Dynamic programming used to match two strings with a given "cost" matrix
and a deletion penalty function finds the maximum sum of costs of any
possible alignment of the two strings.
All of these variations are possible:
(a) to anchor the matching at both ends
(b) to leave one end anchored and find the optimal second end
(c) to find the overall optimal match of any two subsequences
(d) to specify a deletion cost depedent on each amino acid
being deleted
(e) to allow a linear gap penalty function (a+bk). (This is called
Gotoh's algorithm)
(f) the entries of the "cost" matrix are arbitrary real numbers
(no sign restriction whatsoever)
(g) you can minimize instead of maximizing the total cost.
(h) recover any one of the alignments which gives the optimal cost
(i) you can use an arbitrary concave gap-penalty function at
an increase in complexity (a log(n+m) factor, Webb and Myers).
All of these variations run in time proportional to m*n where
m and n are the lengths of the two sequences, and use space
proportional to min(m,n).
All these variations find the absolute maximum (ie. no approximations).

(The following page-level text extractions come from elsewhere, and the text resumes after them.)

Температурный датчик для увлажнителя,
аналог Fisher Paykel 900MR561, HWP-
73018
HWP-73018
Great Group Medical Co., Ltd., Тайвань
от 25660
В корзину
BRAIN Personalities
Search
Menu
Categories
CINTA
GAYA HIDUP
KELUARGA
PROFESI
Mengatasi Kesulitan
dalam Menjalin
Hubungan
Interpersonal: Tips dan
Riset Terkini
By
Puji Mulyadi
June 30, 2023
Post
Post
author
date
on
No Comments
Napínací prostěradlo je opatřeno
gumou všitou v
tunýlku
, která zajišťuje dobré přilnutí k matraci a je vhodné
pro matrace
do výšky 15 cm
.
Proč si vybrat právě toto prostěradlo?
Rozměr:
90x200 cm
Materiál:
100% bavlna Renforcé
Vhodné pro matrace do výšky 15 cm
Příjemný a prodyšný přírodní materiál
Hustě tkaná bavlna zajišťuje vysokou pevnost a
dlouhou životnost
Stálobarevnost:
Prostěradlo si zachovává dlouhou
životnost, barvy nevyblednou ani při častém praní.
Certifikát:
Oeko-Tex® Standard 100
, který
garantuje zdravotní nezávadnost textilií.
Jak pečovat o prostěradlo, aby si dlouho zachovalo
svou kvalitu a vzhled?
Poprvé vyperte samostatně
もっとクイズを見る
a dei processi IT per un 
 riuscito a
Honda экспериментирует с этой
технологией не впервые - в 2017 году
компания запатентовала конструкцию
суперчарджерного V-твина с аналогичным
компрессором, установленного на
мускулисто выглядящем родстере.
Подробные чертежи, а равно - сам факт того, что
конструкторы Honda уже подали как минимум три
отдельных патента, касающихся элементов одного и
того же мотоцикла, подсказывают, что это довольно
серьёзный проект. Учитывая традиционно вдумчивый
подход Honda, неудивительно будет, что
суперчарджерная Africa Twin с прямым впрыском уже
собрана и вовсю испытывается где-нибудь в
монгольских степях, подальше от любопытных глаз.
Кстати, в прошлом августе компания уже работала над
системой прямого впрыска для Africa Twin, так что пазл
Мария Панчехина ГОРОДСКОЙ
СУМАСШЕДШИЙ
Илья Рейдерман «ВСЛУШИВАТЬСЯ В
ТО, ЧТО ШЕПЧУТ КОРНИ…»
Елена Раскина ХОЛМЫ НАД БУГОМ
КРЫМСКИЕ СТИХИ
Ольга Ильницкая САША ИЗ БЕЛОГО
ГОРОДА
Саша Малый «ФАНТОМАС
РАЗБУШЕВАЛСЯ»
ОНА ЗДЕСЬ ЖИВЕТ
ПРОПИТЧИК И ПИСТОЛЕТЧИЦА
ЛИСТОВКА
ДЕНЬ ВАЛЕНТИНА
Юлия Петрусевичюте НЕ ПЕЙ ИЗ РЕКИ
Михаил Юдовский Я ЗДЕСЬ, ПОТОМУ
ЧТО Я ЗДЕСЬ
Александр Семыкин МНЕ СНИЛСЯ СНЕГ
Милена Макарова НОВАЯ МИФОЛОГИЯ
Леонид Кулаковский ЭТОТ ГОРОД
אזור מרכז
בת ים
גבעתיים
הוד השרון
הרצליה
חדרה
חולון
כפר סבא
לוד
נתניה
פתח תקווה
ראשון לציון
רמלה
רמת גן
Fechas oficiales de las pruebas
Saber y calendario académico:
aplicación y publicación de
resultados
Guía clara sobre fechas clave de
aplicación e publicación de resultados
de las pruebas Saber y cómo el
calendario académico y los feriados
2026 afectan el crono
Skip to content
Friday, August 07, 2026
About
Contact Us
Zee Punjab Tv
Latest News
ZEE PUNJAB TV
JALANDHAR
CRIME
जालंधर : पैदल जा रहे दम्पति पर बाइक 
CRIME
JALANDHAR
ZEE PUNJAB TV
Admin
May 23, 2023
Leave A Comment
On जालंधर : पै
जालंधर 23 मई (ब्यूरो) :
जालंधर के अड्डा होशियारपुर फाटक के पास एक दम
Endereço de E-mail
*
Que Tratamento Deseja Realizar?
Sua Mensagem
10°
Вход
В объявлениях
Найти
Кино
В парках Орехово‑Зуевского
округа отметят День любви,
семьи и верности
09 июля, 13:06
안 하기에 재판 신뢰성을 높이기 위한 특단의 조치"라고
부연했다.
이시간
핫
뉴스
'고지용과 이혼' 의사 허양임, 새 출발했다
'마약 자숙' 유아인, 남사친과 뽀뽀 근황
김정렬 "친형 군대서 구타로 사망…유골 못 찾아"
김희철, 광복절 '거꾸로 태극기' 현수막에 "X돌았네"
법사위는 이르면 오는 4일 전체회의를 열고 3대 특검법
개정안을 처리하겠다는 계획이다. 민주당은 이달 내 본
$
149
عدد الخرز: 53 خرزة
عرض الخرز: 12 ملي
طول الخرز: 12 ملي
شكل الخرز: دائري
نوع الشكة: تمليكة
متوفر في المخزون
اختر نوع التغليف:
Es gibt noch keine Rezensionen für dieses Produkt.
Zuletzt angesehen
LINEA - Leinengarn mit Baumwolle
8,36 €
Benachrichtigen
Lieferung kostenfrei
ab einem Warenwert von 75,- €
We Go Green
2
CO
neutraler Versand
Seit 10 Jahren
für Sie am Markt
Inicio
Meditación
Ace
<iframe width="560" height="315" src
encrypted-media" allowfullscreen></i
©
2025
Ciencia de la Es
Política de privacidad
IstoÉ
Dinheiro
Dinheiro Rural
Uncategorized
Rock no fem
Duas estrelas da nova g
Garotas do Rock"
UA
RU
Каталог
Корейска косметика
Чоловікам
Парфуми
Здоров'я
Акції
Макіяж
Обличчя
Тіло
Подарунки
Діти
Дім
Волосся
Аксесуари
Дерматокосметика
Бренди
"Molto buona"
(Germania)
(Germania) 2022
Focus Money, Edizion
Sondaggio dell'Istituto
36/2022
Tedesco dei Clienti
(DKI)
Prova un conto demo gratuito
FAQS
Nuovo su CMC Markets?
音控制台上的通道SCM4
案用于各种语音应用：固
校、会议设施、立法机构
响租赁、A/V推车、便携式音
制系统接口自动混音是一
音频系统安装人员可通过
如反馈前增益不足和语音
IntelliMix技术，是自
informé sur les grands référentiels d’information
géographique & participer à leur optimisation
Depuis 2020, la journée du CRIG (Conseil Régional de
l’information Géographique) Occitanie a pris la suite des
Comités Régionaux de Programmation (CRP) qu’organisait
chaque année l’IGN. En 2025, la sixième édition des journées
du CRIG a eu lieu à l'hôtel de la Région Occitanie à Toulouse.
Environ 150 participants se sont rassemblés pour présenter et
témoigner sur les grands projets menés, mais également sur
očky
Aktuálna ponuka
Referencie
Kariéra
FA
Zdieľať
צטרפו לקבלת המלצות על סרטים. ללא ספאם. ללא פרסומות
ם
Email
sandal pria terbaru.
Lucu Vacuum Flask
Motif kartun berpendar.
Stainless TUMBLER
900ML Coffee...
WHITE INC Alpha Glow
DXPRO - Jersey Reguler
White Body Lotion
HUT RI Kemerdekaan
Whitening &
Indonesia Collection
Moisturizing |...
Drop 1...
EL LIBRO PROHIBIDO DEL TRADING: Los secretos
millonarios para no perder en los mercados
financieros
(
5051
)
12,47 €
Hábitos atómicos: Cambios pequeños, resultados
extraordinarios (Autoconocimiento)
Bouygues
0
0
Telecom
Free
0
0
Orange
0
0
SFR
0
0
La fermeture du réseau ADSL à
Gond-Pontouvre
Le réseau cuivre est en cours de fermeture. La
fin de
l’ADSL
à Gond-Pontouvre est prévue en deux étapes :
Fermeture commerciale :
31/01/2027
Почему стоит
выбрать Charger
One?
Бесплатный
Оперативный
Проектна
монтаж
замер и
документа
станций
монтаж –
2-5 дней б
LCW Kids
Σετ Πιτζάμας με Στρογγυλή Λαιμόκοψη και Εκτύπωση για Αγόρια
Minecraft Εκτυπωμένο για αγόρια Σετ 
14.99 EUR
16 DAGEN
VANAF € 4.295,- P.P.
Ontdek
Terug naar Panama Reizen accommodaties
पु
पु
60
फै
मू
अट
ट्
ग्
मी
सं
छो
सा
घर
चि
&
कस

Notice that when the log-odds matrix is used, we maximize a sum of
logarithms of conditional probabilities, hence we maximize the
product of these probabilities, hence we find a maximum likelihood
alignment. People familiar with estimation theory will recognize
that this is an unbiased estimator.
In summary, I should have not used the term Needleman & Wunsch if you
are going to take such a narrow view of the algorithm. I should have
used the term "dynamic programming" (which is what I normally use).
Gaston H. Gonnet, Informatik, ETH, Zurich.